Die IT-Ausgaben in Großbritannien werden durch die Unsicherheit, die mit dem geplanten Brexit verbunden ist, schwer getroffen. Sie werden dieses Jahr um 10 Prozent sinken und auch 2017 fallen, prognostiziert die Beratungsgesellschaft Canalys.

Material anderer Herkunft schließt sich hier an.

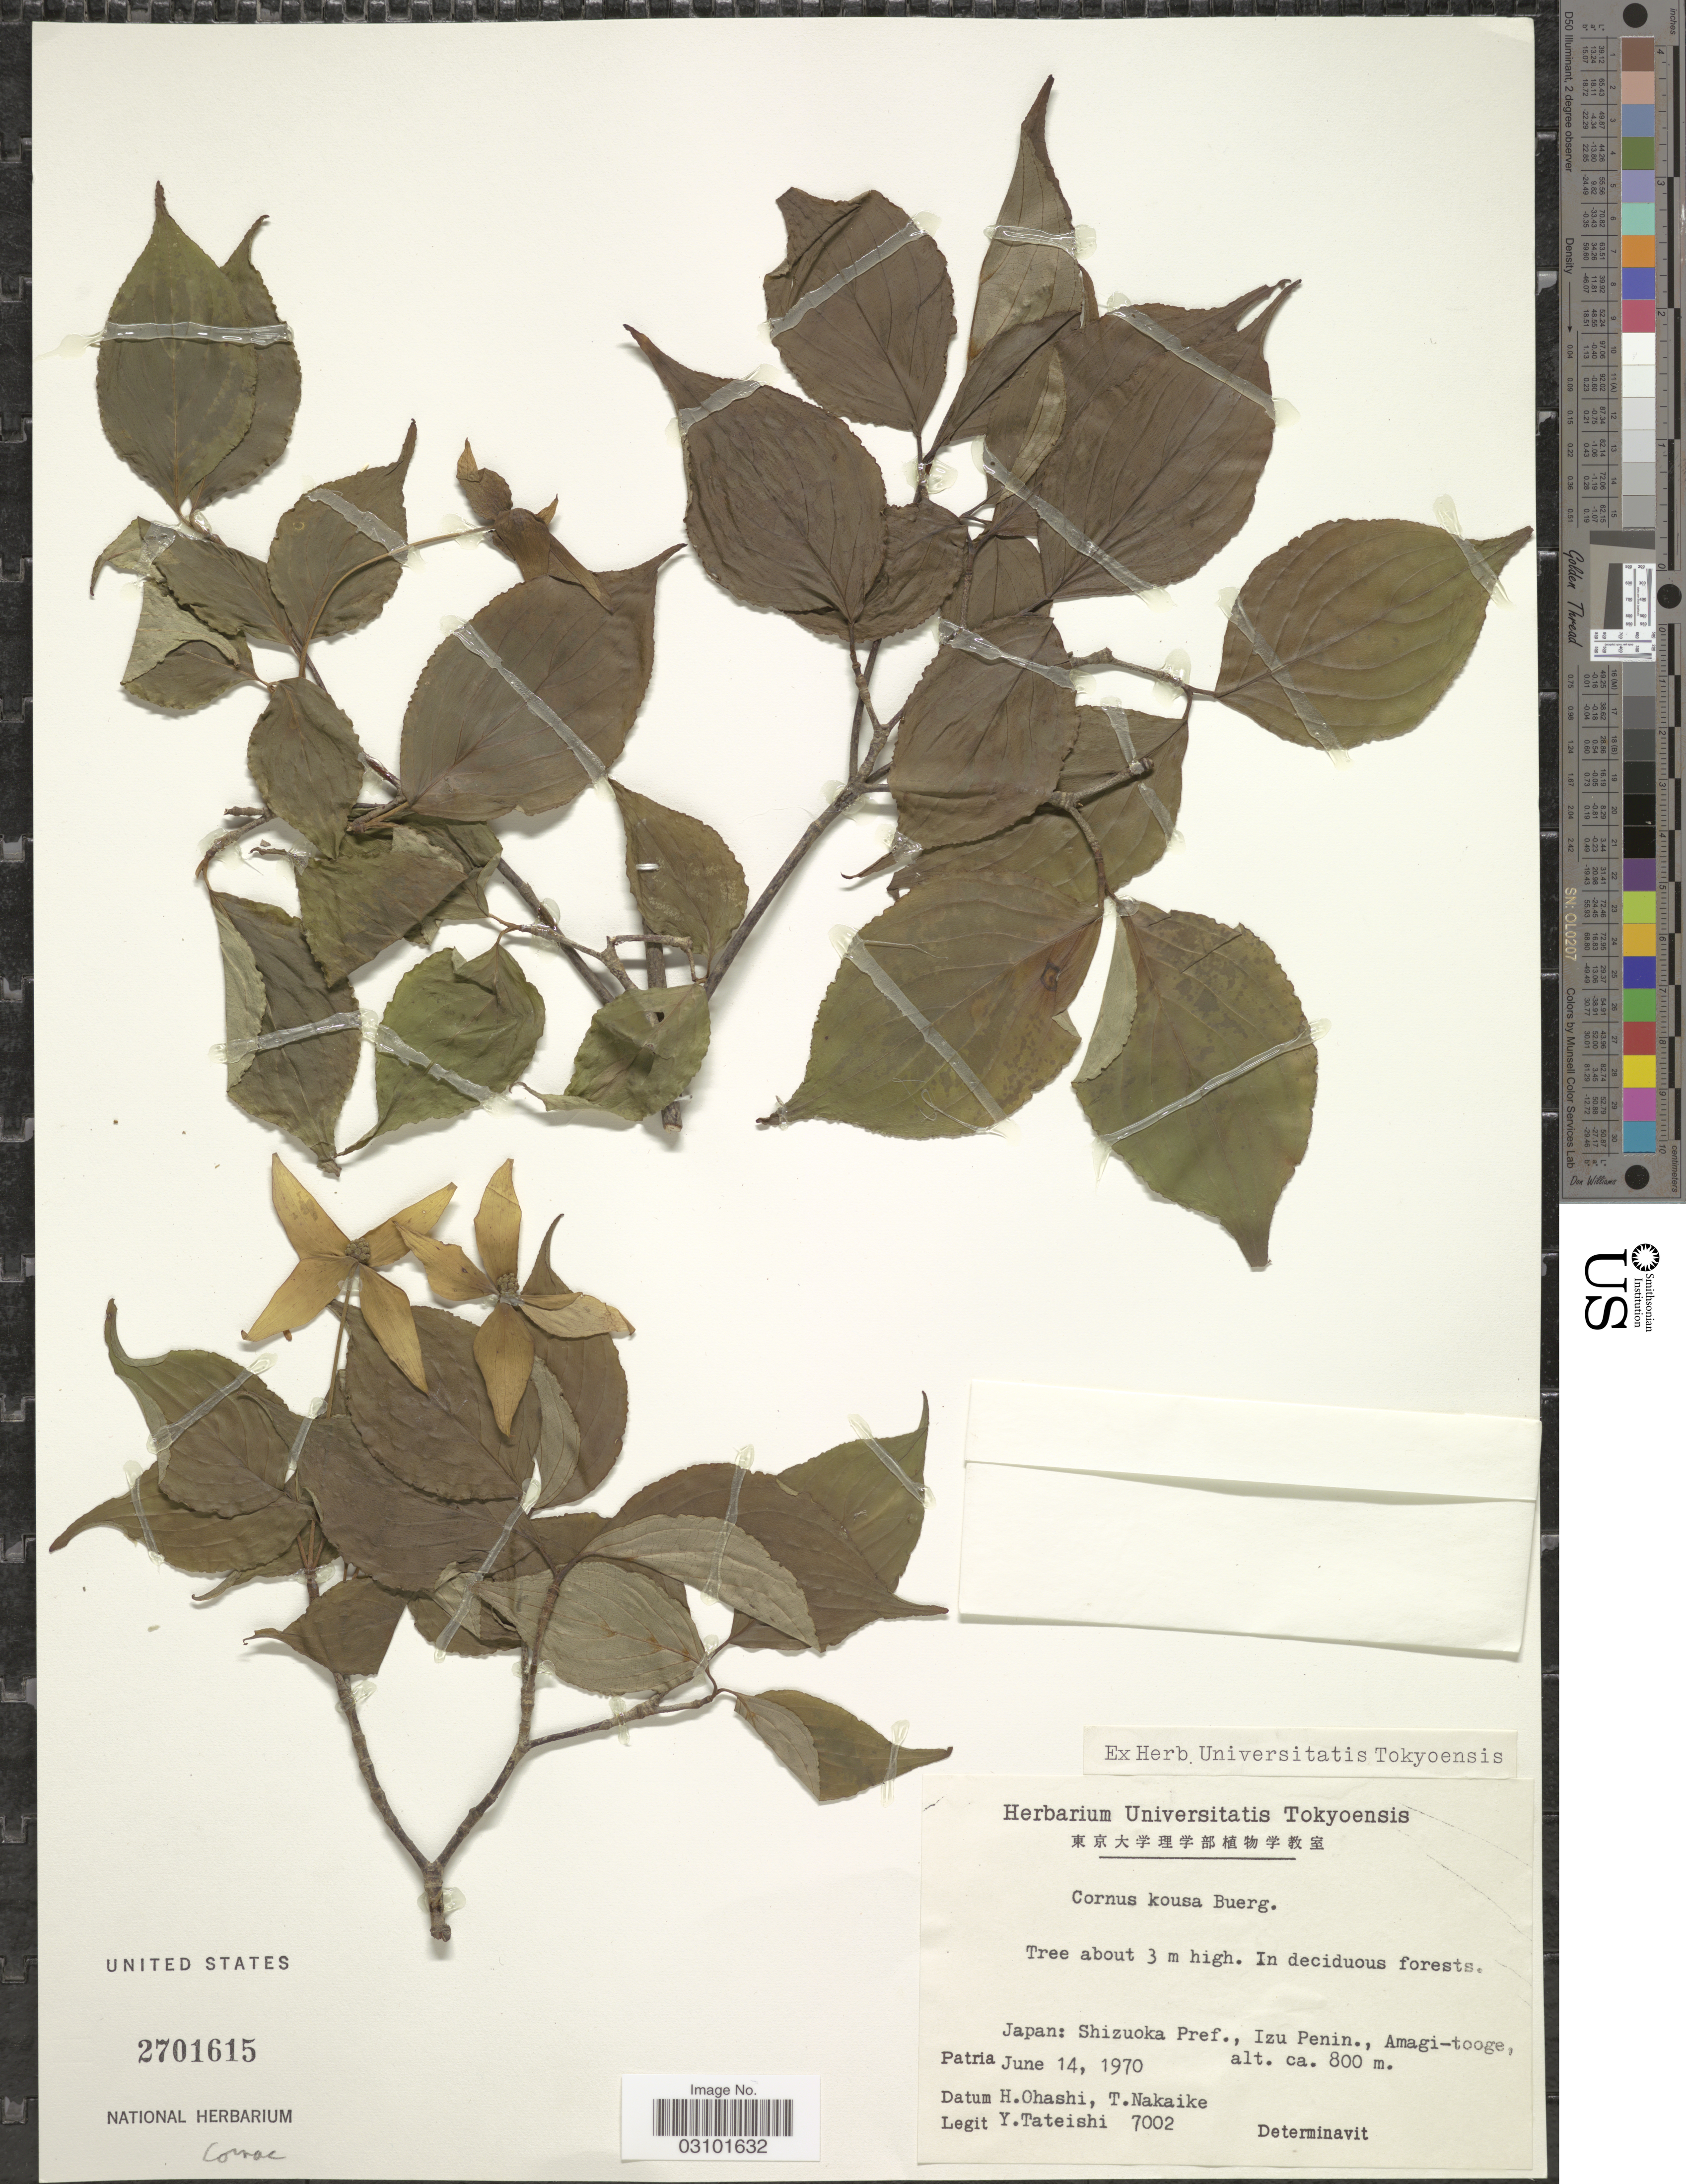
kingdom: Plantae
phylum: Tracheophyta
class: Magnoliopsida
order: Cornales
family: Cornaceae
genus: Cornus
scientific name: Cornus kousa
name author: F. Buerger ex Miq.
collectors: Y. Tateishi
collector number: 7002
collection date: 1970-06-14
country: Japan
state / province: Sizuoka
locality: Shizouka Pref., Izu Penin., Amagi-tooge.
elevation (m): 800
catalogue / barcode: US 2701615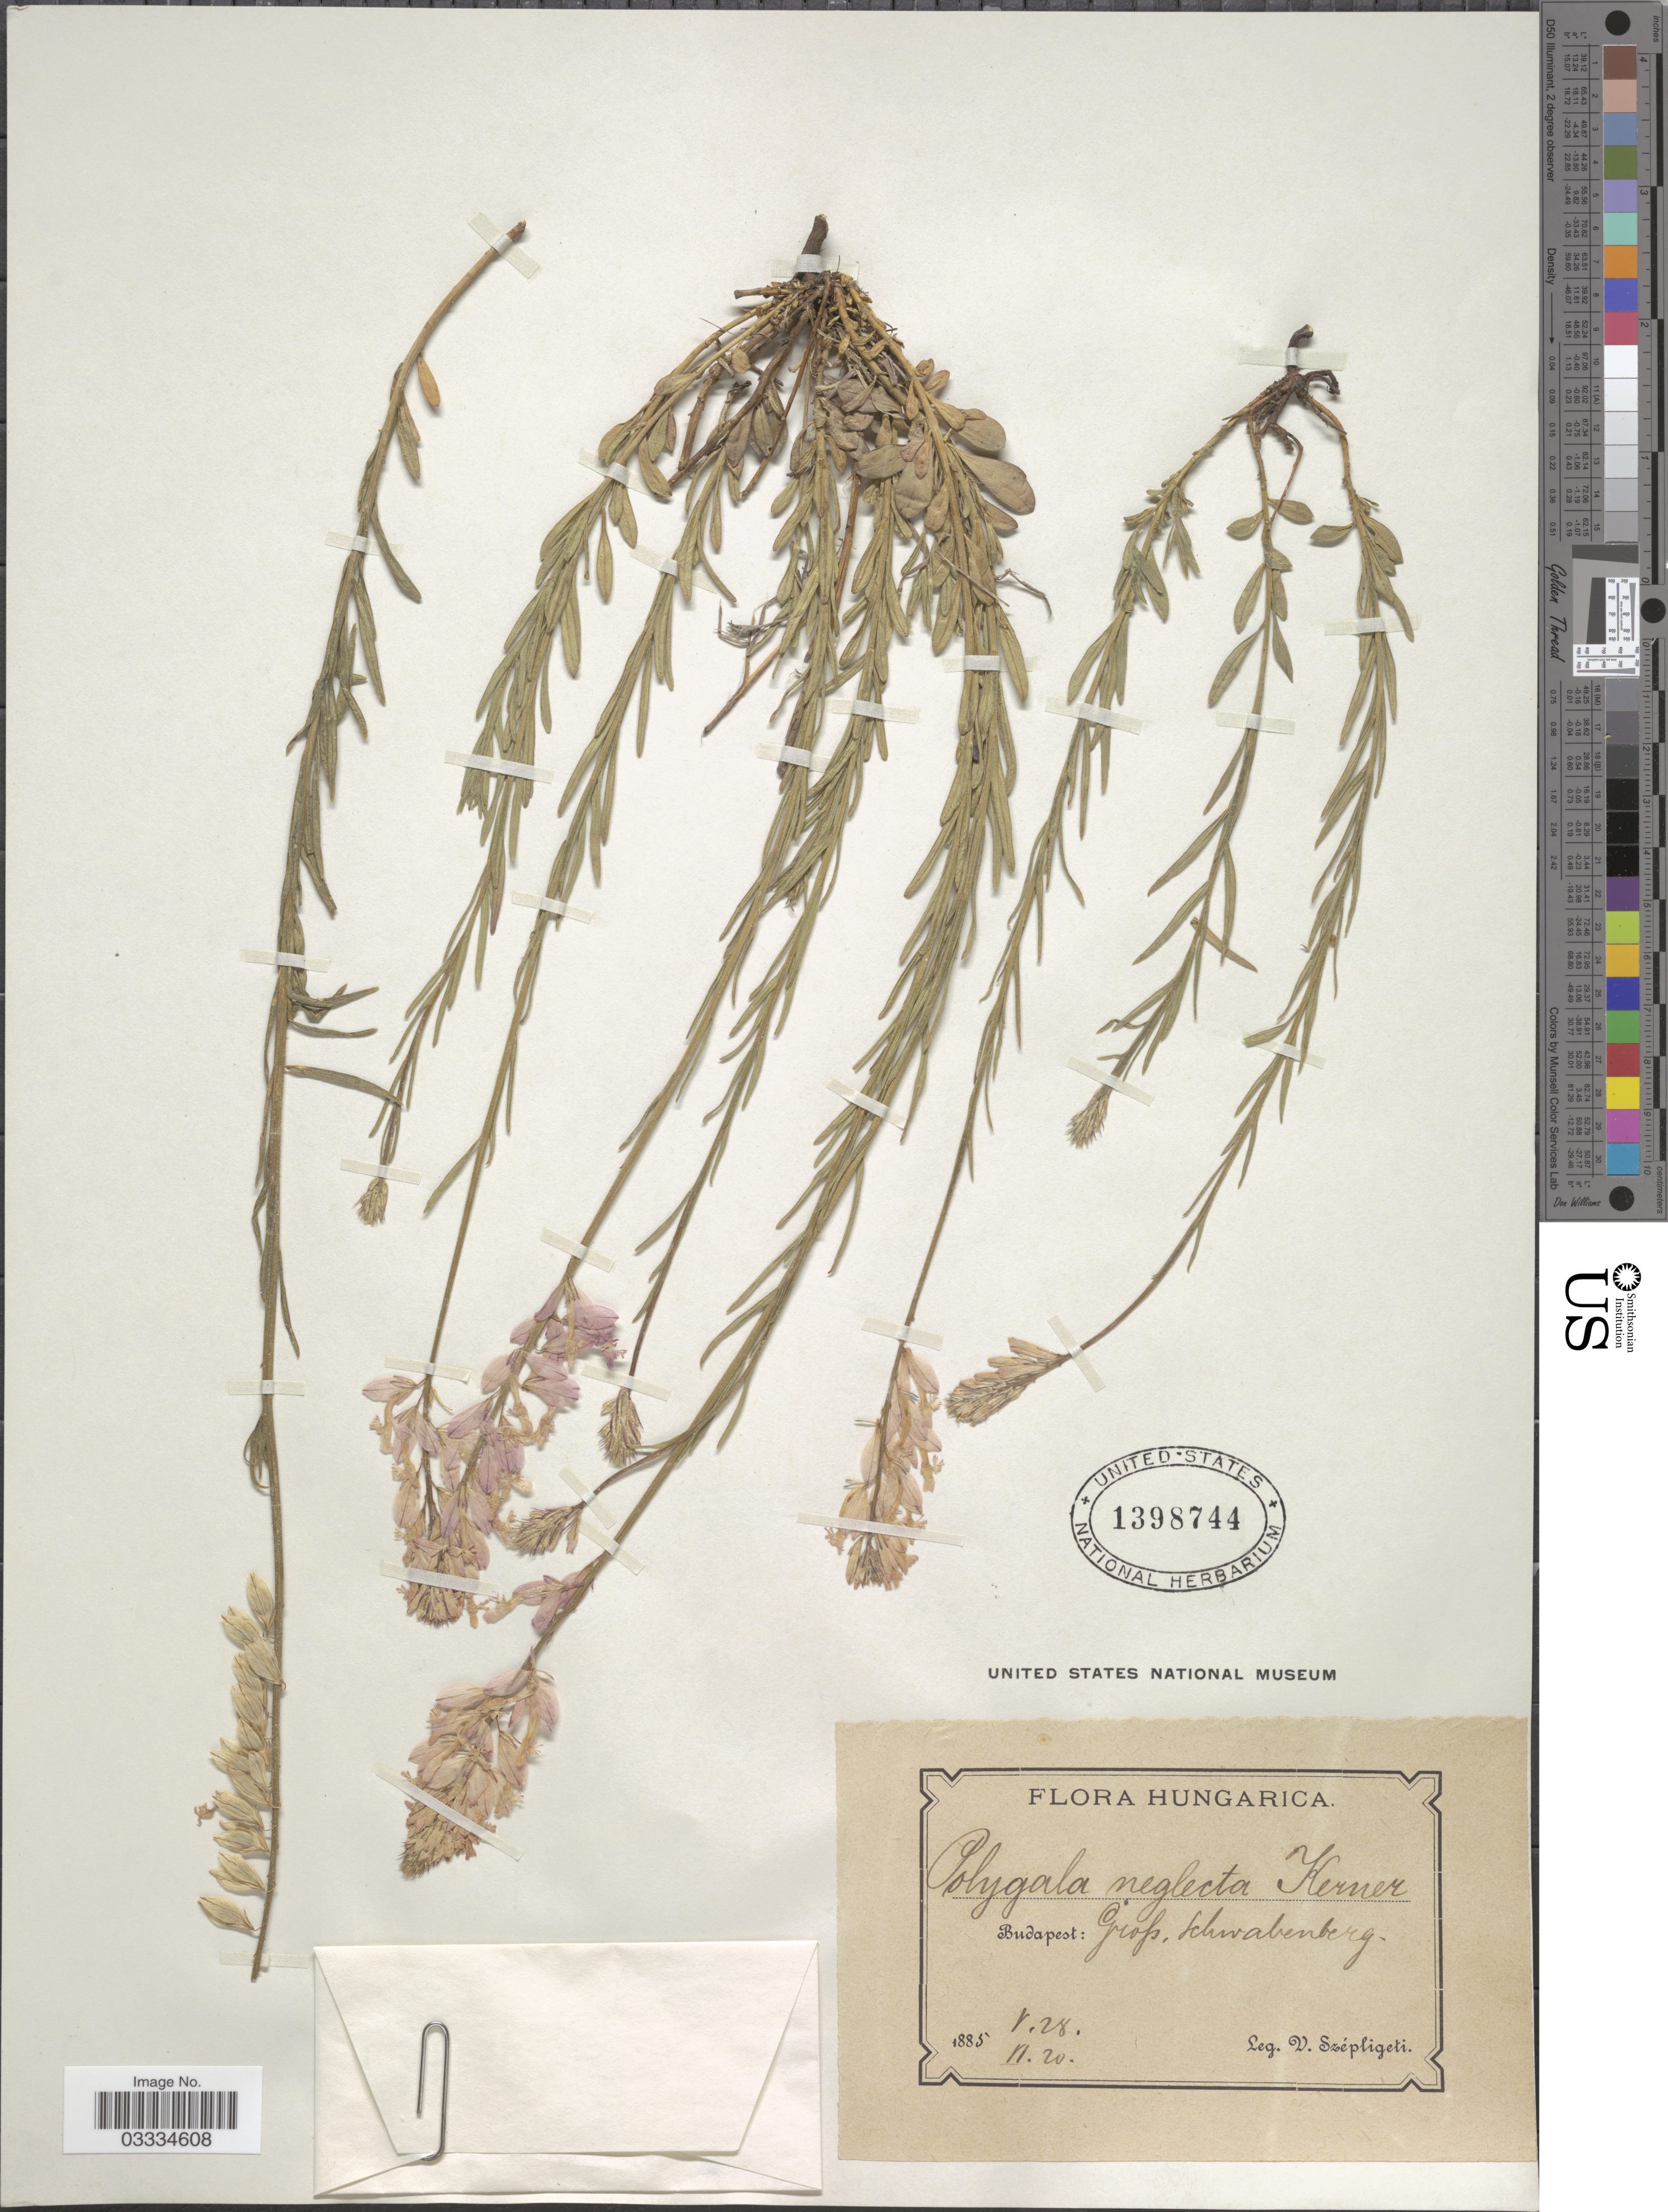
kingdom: Plantae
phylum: Tracheophyta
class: Magnoliopsida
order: Fabales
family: Polygalaceae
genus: Polygala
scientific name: Polygala neglecta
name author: MacOwan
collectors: W. Szépligeti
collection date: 1885-05-28/1885-06-20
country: Hungary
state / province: Budapest, Capital District of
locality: Budapest: Grop, Schwabenberg.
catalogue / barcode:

Canalys erwartet, dass die unsichere Zukunft der Handelsbeziehungen zwischen UK und der EU unmittelbare Auswirkungen auf die IT-Ausgaben haben. Obwohl die Inflationsrate und die Arbeitslosigkeit niedrig und die Aussichten in Großbritannien gut waren, werden die IT-Ausgaben in diesem Jahr um 10 Prozent auf 80 bis 90 Milliarden US-Dollar sinken. Noch schlechter werden die Aussichten für 2017 bewertet: Hier erwarten die Marktforscher einen Rückgang um weitere 15 Prozent. Dazu trägt auch der Kursverfall des britischen Pfunds bei. “Das ist ein Schlüsselfaktor für den IT-Sektor, weil dadurch die Technologiekosten wegen der höheren Importpreise steigen”, meint Matthew Ball, Principal Analyst. “Auf kurze Sicht werden die Verträge sicherlich nicht neu verhandelt und neue Angebote verlangt – aber jedes neue Geschäft wird aufgeschoben, bis sich die Lage stabilisiert hat.”